Enfin, seulement trois des statues étaient éclairées et étrangement la statue du dieu Ptah restait dans l’obscurité ; il fut découvert seulement plus tard que le dieu Ptah étant une divinité funèbre, il était normal pour les Egyptiens de le laisser dans l’obscurité qui est son élément. Le calcul qui a permis ce phénomène était tellement précis que les hommes qui ont sauvé le temple des eaux du lac Nasser n’ont pas pu réaliser la même prouesse technique, le résultat est que maintenant les statues sont éclairées avec un jour de décalage des équinoxes.
Dans la basilique de Sainte-Madeleine, à Vézelay, se produit, au solstice d’été, vers midi, un phénomène bien connu, maintes fois photographié et décrit : le long de la nef, bien dans son axe, se forme un chapelet de neuf grosses taches de lumière produites par le soleil au travers des fenêtres hautes de la basilique ; ces taches sont grossièrement circulaires ; elles se déplacent le long de la nef en progressant vers le chœur.
C’est en 1976 qu’après plus de huit siècles, Hugues Delautre (1922-2008), l’un des pères franciscains chargés depuis 1966 de la desserte du sanctuaire de Vézelay, découvre que non seulement l’axe d’orientation de La Madeleine, mais aussi sa structure interne, ont été déterminés en tenant compte de la position de la terre par rapport au soleil. Chaque année, la fête de Jean-Baptiste révèle les dimensions cosmiques de cette église : au plein midi du solstice d’été, quand le soleil est en culmination par rapport à la terre, la lumière venue des fenêtres sud projette des flaques lumineuses, appelées chemin de lumière, qui s’établissent dans le plein milieu de la nef avec une rigoureuse précision (voir photographie ci-contre). C’est en 1037, que l’abbé Geoffroy (1037-1052) remplace l’abbé Hermann et réforme l’abbaye. Il expose les reliques de Marie-Madeleine. Des miracles se produisent. Les pèlerins affluent et font de Vézelay le point de départ du chemin de Saint-Jacques-de-Compostelle.

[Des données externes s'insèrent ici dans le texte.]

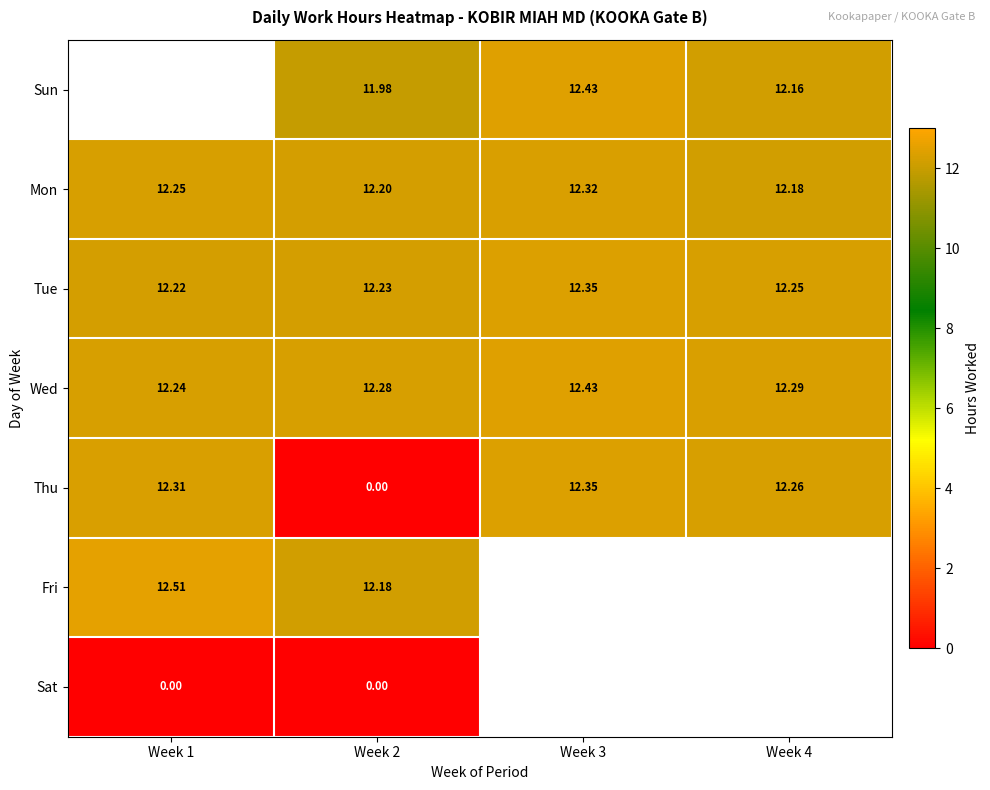

Is it true that Mon equals 12.2 at Week 1?

True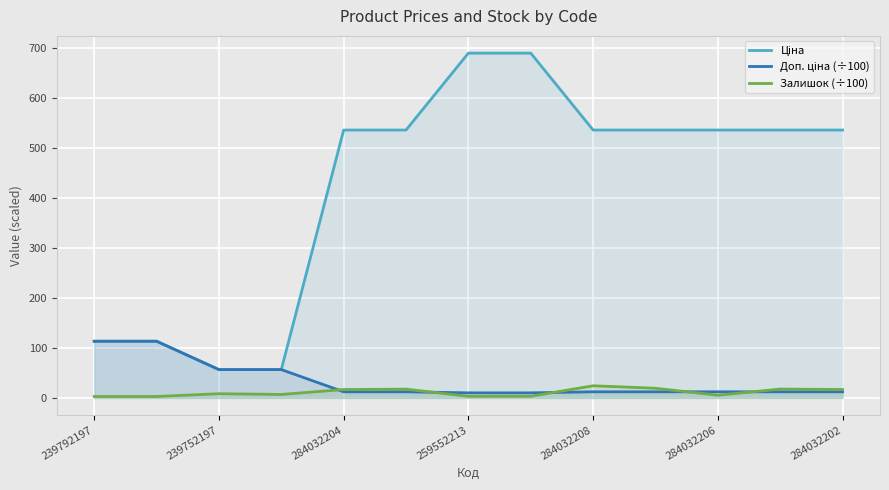

At which category does the chart reach its minimum across all series?

239792197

Bien sûr nous aurions pu allonger la liste des sites remarquables pour leurs caractéristiques « lumineuses », avec en particulier, les prestigieux temples incas et mayas, mais nous souhaitions vous éclairer, sans vous éblouir, si vous nous permettez ce jeu de mot, sur l’immense capacité des êtres humains qui n’ont pas attendu la puissance de calcul des ordinateurs pour maîtriser le positionnement des monuments dans l’espace par rapport à la lumière du soleil.